For Multicollinearity:
- Remove one of the highly correlated variables.
- Combine correlated variables into a single index (e.g., through PCA).
- Use regularization techniques like Ridge Regression, which adds a penalty to the model fitting process to shrink coefficients and reduce variance.
Common Pitfalls
- Checking Assumptions Only Once: The model diagnostics and remedial measures themselves can affect other assumptions. For example, applying a log transformation to fix non-linearity can also fix heteroscedasticity but might introduce it elsewhere. Always re-run your diagnostics after applying a fix.
- Over-reliance on Formal Tests: Statistical tests like Breusch-Pagan or Shapiro-Wilk are sensitive to sample size. With large datasets, they can detect trivial violations that are not practically significant. Always pair formal tests with visual diagnostics (plots), which give you context about the severity and nature of the violation.
- Ignoring the Independence Assumption: Data scientists often focus on cross-sectional data assumptions but forget that rows in a dataset can be non-independent (e.g., multiple entries from the same user, geographic clustering). Failing to account for this can severely underestimate uncertainty.

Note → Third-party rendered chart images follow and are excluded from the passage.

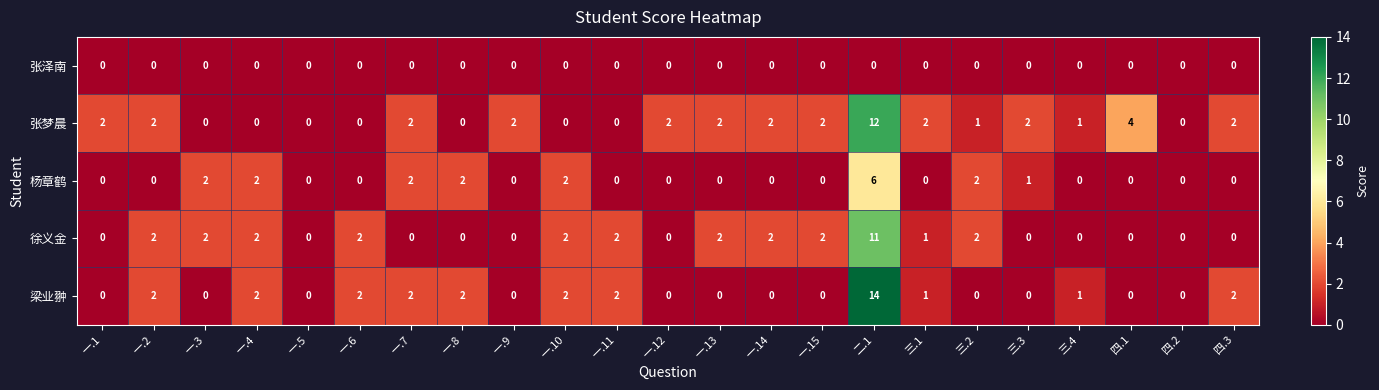

At how many categories does at least one series exceed 6?

1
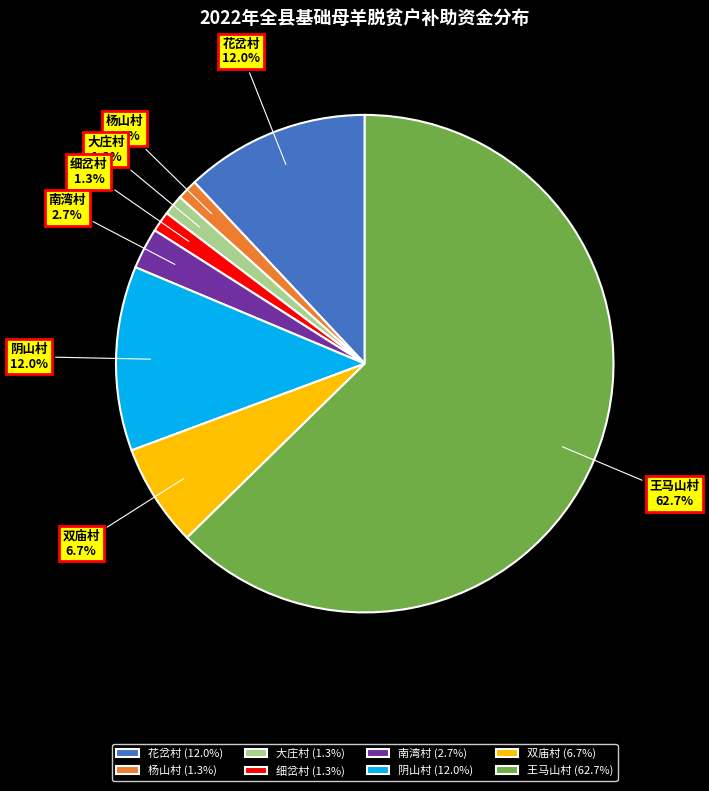

How many slices are in this pie chart?

8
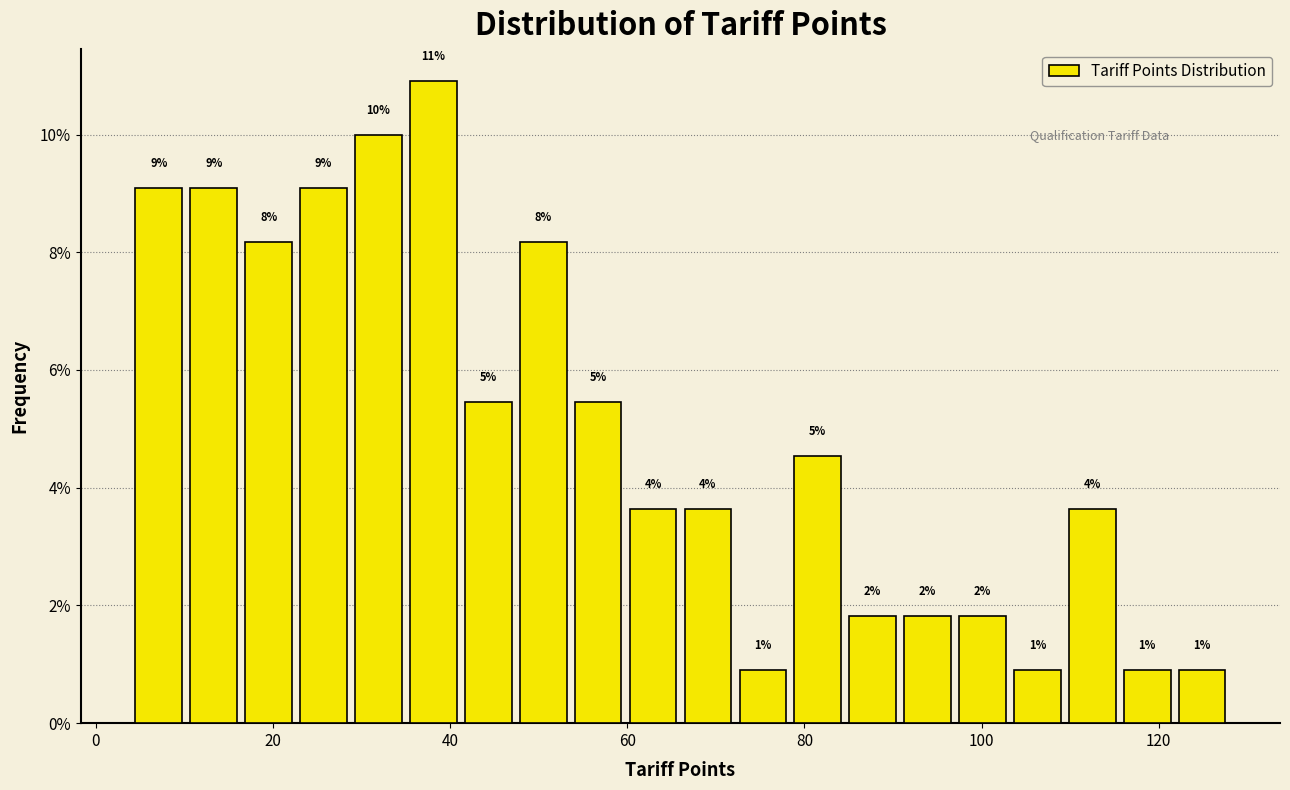

Around what value on the x-axis is the tallest bar? Give the approximate position of its centre, as read against the axis.

38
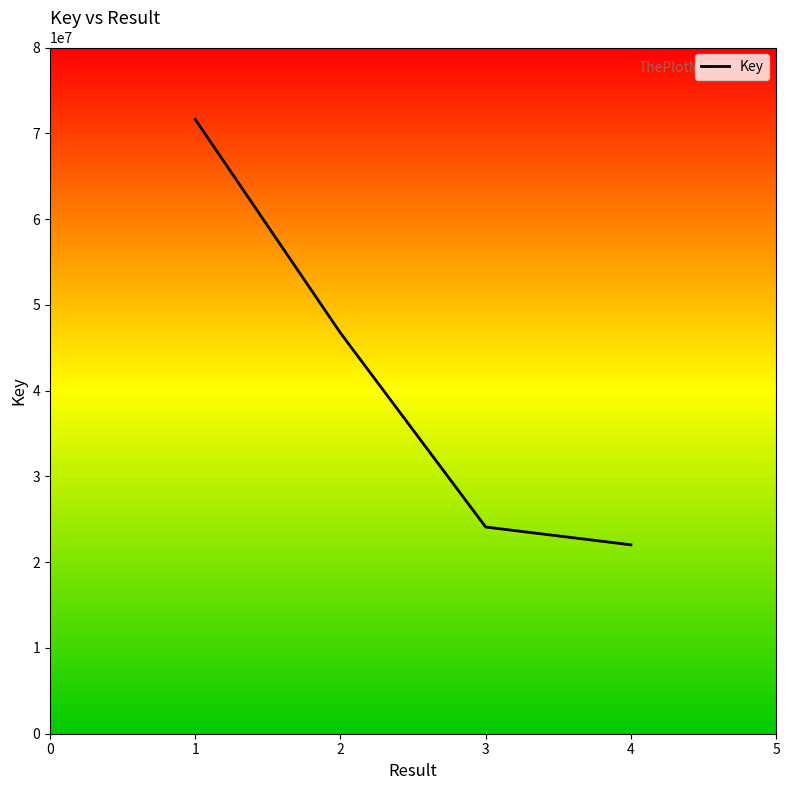

At which label is the value closest to 46821435?

2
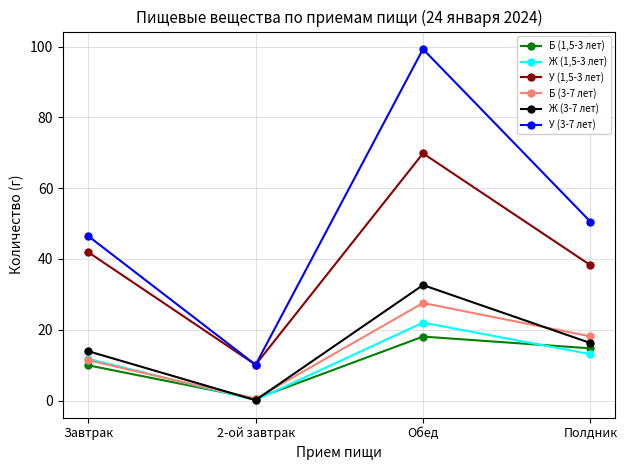

The У (3-7 лет) series shows 25.7 at Полдник. True or false?

False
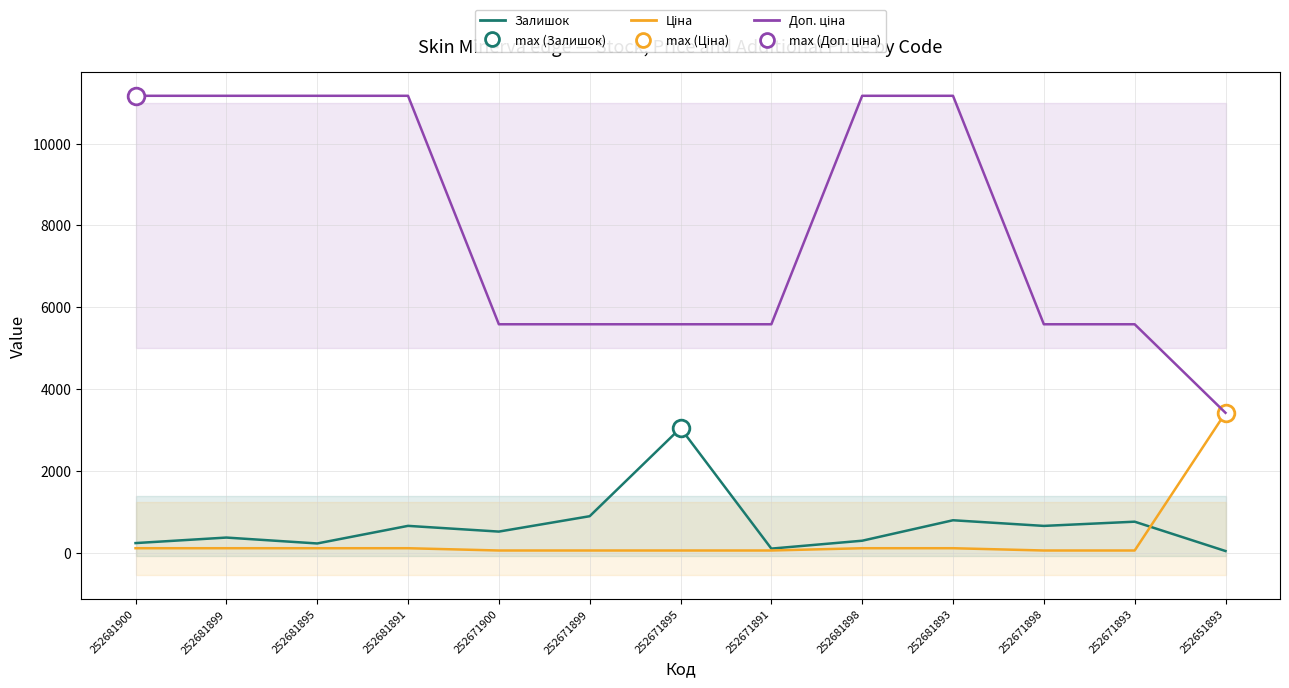

At how many categories does at least one series exceed 663?

13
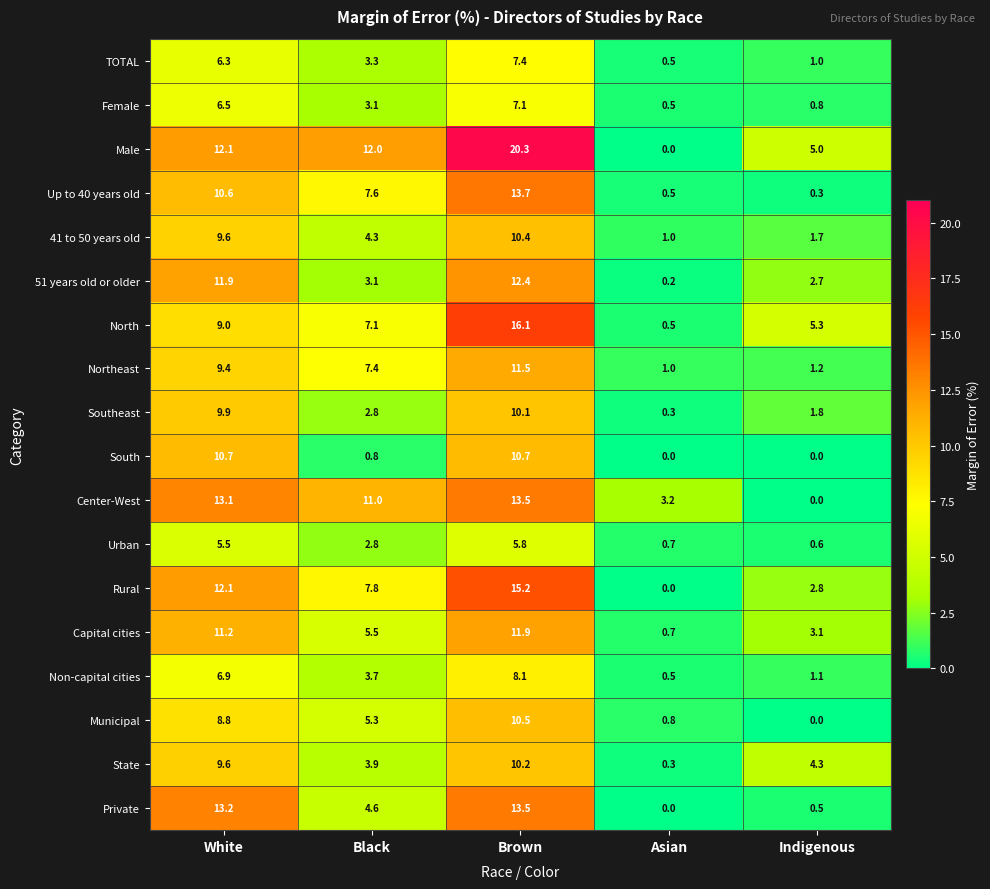

What is the greatest value displayed?

20.3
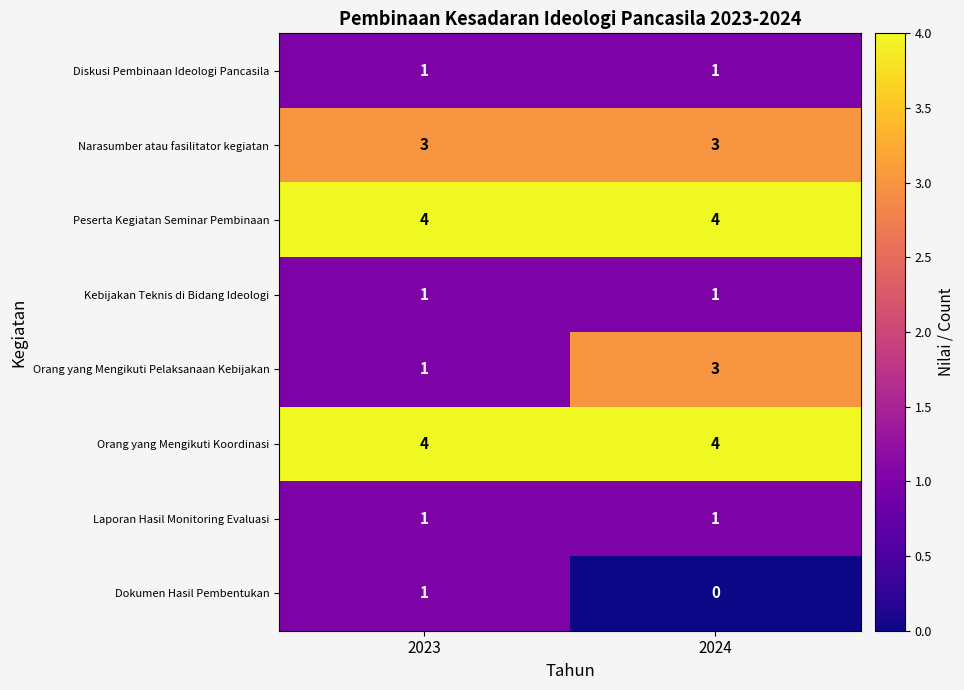

What is the greatest value displayed?

4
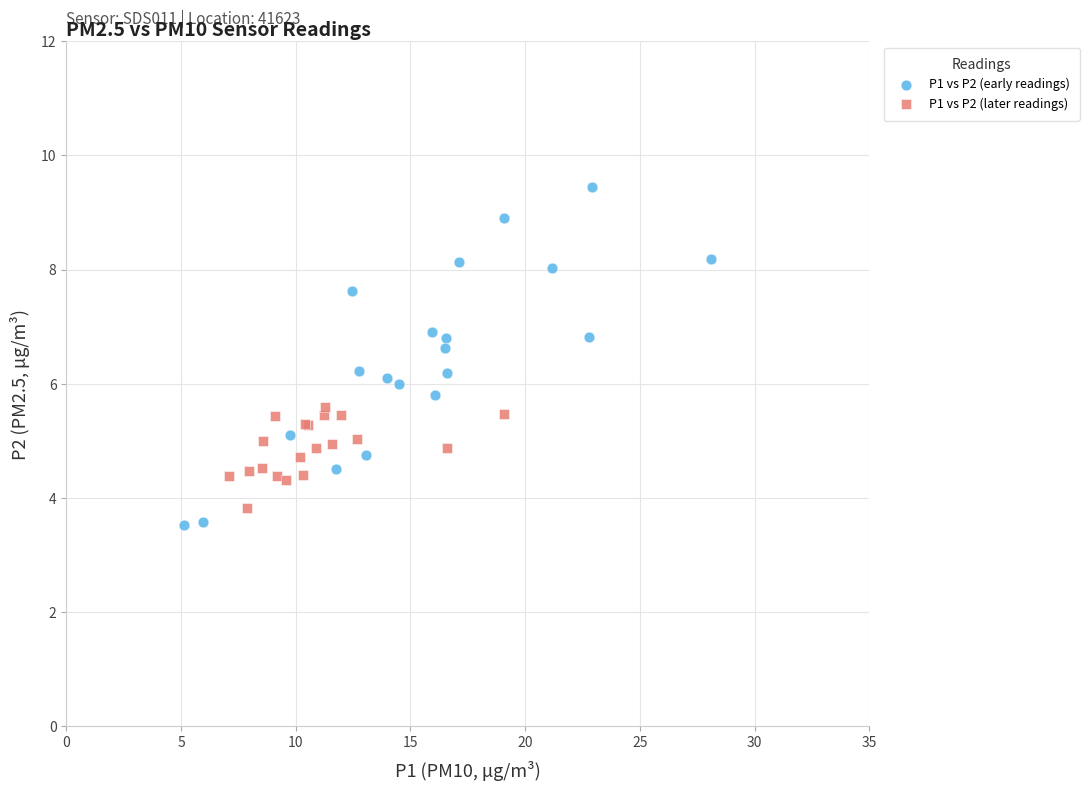

Which series contains the lowest Y value?

P1 vs P2 (early readings)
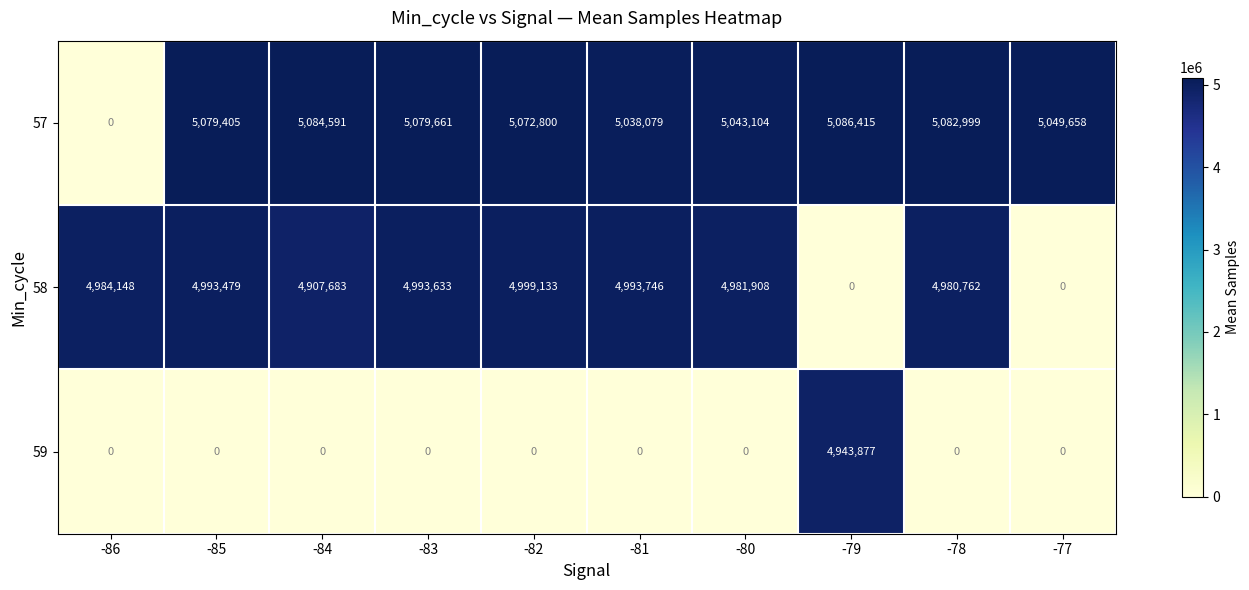

What is the sum of the 58 values at -84 and -77?

4907683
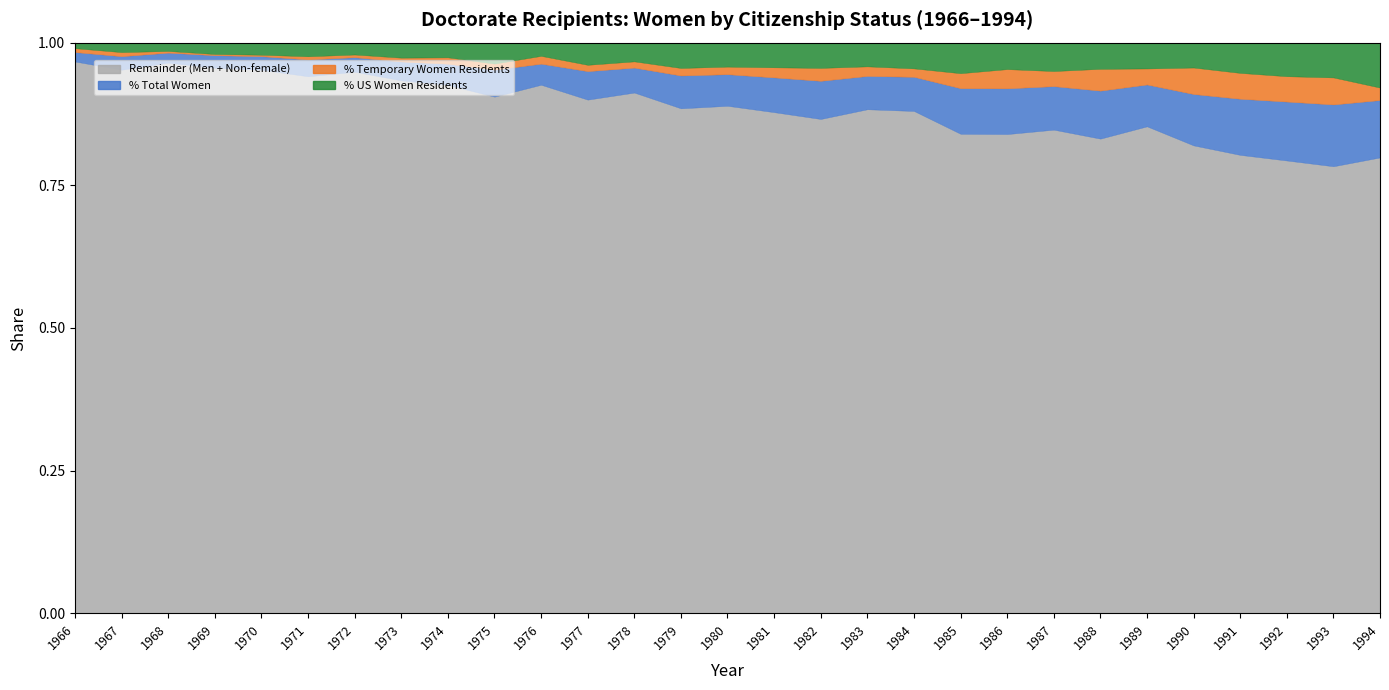

True or false: Remainder and % Temporary Women Residents intersect in this chart.

False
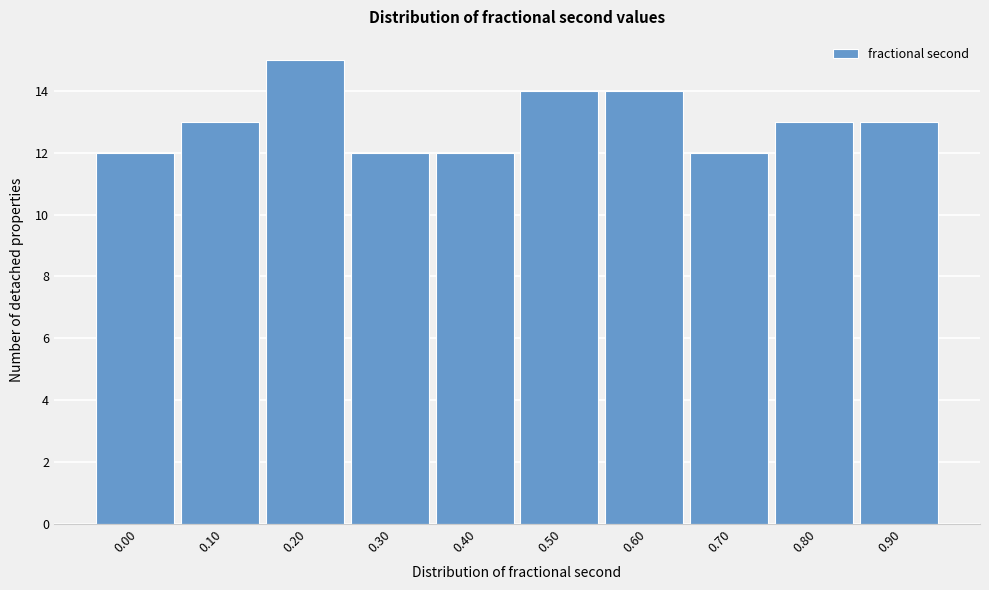

Reading left to right, transcribe all the data shown in this chart.

0.00=12	0.10=13	0.20=15	0.30=12	0.40=12	0.50=14	0.60=14	0.70=12	0.80=13	0.90=13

- Misinterpreting VIF: A high VIF indicates that the precision of estimating a coefficient is reduced, but it does not mean the variable is unimportant or that the coefficient is biased. The model's overall predictive power might still be good. The problem arises when you need to interpret the individual contribution of each predictor.
Summary
- OLS regression requires verifying five key assumptions: linearity, independence, homoscedasticity, normality of errors, and no perfect multicollinearity. Violations can lead to biased, inefficient, or uninterpretable models.
- Diagnostics are a mix of visual and statistical tools. Residual plots are indispensable for checking linearity, independence, and constant variance. The Durbin-Watson test checks for autocorrelation, the Breusch-Pagan test for heteroscedasticity, a Q-Q plot for normality, and VIF for multicollinearity.
- Practical solutions exist for common violations. These include variable transformations (Box-Cox), using robust standard errors for heteroscedasticity, employing Generalized Least Squares for autocorrelation, and applying regularization or feature removal for multicollinearity.
- The diagnostic process is iterative. After applying a remedial measure, you must re-check all assumptions, as fixing one problem can create another.
- Never automate assumption checking. Context and visual interpretation are crucial, as formal statistical tests can be misleading with very large or very small samples.